WHAT THE TASK ASKS: In the records below, find the line that contains "A document that" and the line that contains "Data Manager, Catholic Education Service", then retype exactly those two lines and every line between them.

Stored data entries:
┌──
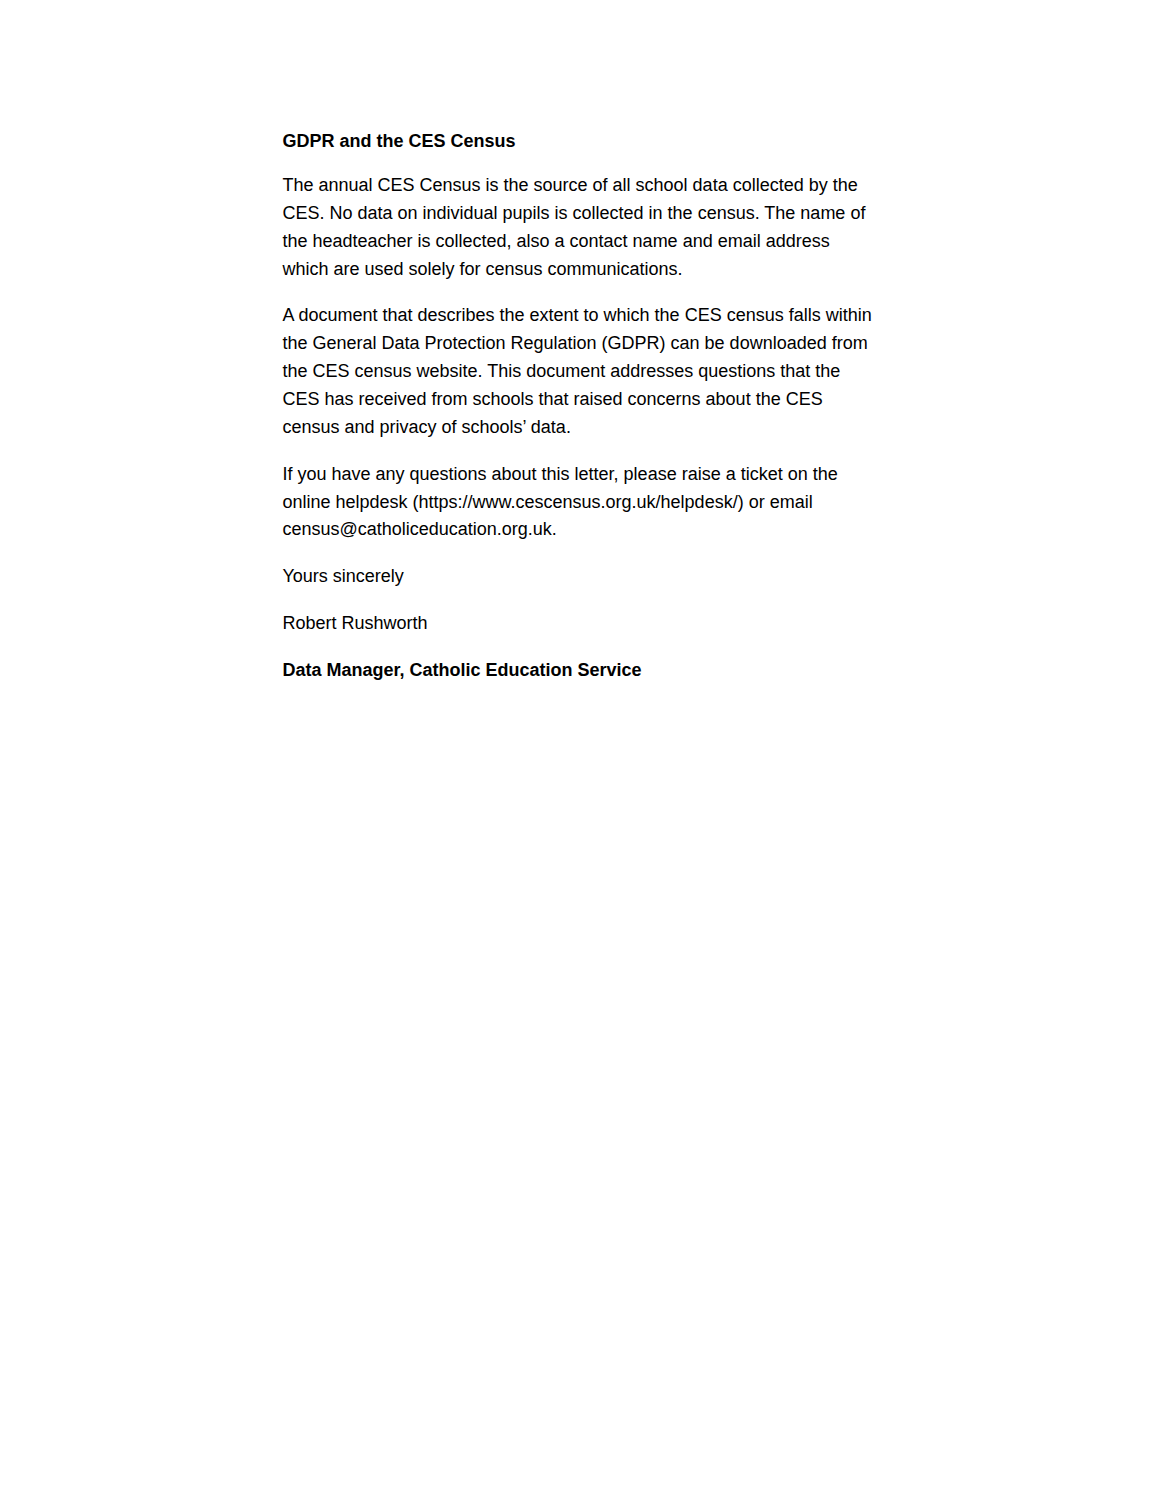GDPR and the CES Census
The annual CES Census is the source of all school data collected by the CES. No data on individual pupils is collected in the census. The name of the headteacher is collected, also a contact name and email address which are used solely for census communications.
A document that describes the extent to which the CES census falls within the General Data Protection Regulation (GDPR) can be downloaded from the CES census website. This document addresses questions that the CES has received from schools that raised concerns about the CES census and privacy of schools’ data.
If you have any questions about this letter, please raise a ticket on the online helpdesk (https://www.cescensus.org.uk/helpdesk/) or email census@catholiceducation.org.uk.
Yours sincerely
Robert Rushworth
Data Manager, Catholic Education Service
└──
┌──
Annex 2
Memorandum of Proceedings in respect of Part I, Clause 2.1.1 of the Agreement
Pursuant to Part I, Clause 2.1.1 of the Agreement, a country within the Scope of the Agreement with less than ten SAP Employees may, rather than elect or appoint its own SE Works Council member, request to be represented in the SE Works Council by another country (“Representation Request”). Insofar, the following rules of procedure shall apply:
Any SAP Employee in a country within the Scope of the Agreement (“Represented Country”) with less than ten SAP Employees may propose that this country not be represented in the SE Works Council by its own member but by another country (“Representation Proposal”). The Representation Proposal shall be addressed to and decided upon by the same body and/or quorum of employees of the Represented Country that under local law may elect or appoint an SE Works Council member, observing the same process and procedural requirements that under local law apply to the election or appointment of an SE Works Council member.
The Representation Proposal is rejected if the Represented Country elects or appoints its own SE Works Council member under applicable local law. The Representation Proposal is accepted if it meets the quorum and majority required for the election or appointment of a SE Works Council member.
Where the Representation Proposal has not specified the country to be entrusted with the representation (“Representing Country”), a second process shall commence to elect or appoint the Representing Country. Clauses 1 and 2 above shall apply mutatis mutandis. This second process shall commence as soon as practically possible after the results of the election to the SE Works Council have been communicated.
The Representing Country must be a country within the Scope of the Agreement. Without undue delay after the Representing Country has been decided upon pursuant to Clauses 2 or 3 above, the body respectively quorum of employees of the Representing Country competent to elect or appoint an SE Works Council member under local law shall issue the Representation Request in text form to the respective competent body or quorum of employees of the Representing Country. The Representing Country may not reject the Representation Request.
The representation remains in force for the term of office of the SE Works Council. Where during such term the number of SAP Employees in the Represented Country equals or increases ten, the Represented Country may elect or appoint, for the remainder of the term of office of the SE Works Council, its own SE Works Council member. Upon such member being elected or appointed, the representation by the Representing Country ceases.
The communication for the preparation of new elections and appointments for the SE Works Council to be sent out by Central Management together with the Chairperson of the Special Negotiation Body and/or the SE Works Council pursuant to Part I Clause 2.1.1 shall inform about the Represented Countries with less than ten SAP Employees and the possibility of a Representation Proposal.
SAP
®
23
└──
PROBLEM SOLUTION:
A document that describes the extent to which the CES census falls within the General Data Protection Regulation (GDPR) can be downloaded from the CES census website. This document addresses questions that the CES has received from schools that raised concerns about the CES census and privacy of schools’ data.
If you have any questions about this letter, please raise a ticket on the online helpdesk (https://www.cescensus.org.uk/helpdesk/) or email census@catholiceducation.org.uk.
Yours sincerely
Robert Rushworth
Data Manager, Catholic Education Service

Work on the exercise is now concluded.